Obama administration officials are deliberately keeping gun owners in the dark about the president’s gun-control agenda as we head into next year’s national election, because administration officials know that when NRA members and gun owners show up at the polls en masse, anti-gun candidates lose.

The Obama campaign’s strategy goes like this:

Neutralize gun owners and NRA members as a political force in the upcoming national election by pretending to be pro-gun or at least not focused on pushing a gun-control agenda;

With gun owners neutralized, Obama will be able to win the election. After the president is re-elected, he won’t have to answer to voters because he won’t have to face another re-election battle;

Launch a full-scale, all-out assault to rip the Second Amendment out of the Bill of Rights through legislation, litigation, regulation, executive orders and international treaties — in short, every lever of power at the administration’s disposal.

Barack Obama spent his entire political career proudly and publicly pushing for the most radical anti-gun positions you can imagine. He endorsed a total ban on the manufacture, sale and possession of handguns. He opposed right-to-carry laws.

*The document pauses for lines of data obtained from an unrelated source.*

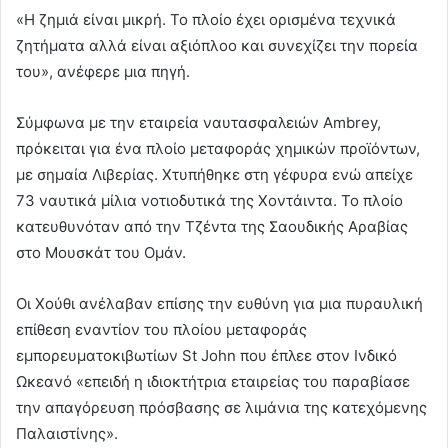
«Η ζημιά είναι μικρή. Το πλοίο έχει ορισμένα τεχνικά
ζητήματα αλλά είναι αξιόπλοο και συνεχίζει την πορεία
του», ανέφερε μια πηγή.
Σύμφωνα με την εταιρεία ναυτασφαλειών Ambrey,
πρόκειται για ένα πλοίο μεταφοράς χημικών προϊόντων,
με σημαία Λιβερίας. Χτυπήθηκε στη γέφυρα ενώ απείχε
73 ναυτικά μίλια νοτιοδυτικά της Χοντάιντα. Το πλοίο
κατευθυνόταν από την Τζέντα της Σαουδικής Αραβίας
στο Μουσκάτ του Ομάν.
Οι Χούθι ανέλαβαν επίσης την ευθύνη για μια πυραυλική
επίθεση εναντίον του πλοίου μεταφοράς
εμπορευματοκιβωτίων St John που έπλεε στον Ινδικό
Ωκεανό «επειδή η ιδιοκτήτρια εταιρείας του παραβίασε
την απαγόρευση πρόσβασης σε λιμάνια της κατεχόμενης
Παλαιστίνης».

He voted to ban nearly all commonly used hunting-rifle ammunition.

During the presidential primary debates, Obama even vowed to re-impose the discredited Clinton gun ban, which banned many commonly owned firearms used for hunting and self-defense.

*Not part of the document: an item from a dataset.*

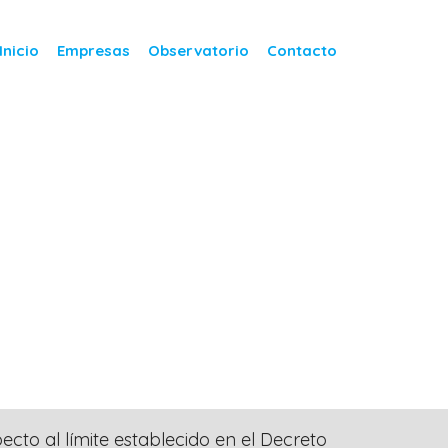
Inicio
Empresas
Observatorio
Contacto
to al límite establecido en el Decreto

Obama hasn’t had a sudden change of heart; rather, he’s making a purely political calculation by staying quiet on the gun issue until the time is right. In the meantime, he’s gearing up for his second-term assault on the Second Amendment in a number of ways.

Hah! It’s more than a tad ironic that the CEO of the NRA is selling the same line Obama true believers do: “He’s keeping his powder dry! Just wait until his second term!” The truth is, the president has shown no interest in actually doing anything to control guns, although he occasionally offers tepid verbal support, like after Gabby Gifford’s shooting.